Counsel in the Mantzoros case advance the additional argument that under section 59.6 they cannot be held liable for the action of their employee in making a sale which was not shown to be known to or directed or authorized by them. It is to be noticed that the question in their case is not whether they are criminally liable for their employee's act, a question which we need not decide, but whether they can be subjected to discipline by the Board of Equalization because their employee made a sale of liquor at an hour forbidden by that section.
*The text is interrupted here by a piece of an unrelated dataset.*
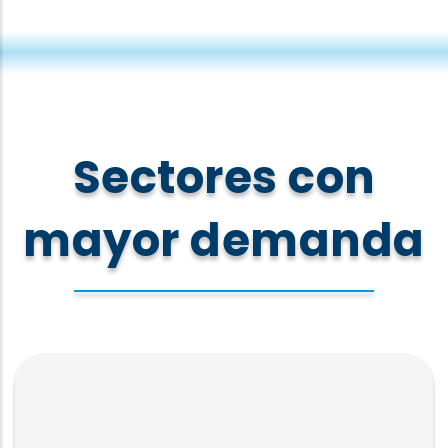
Sectores con
mayor demanda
The licensee, if he elects to operate his business through employees must be responsible to the licensing authority for their conduct in the exercise of his license, else we would have the absurd result that liquor could be sold by employees at forbidden hours in licensed premises and the licensees would be immune to disciplinary action by the board. Such a result cannot have been contemplated by the Legislature. Even in the case of criminal statutes vicarious liability for the acts of employees is not unknown. In re Marley, 29 Cal.2d 525, 175 P.2d 832; In re Casperson, 69 Cal.App.2d 441, 159 P.2d 88; People v. Schwartz, 28 Cal.App.2d 775, 70 P.2d 1017 and cf. Sandstrom v. California Horse Racing Board, 31 Cal.2d 401, 189 P.2d 17.

The orders appealed from are reversed.

DOOLING, Justice.

NOURSE, P. J., and GOODELL, J., concur.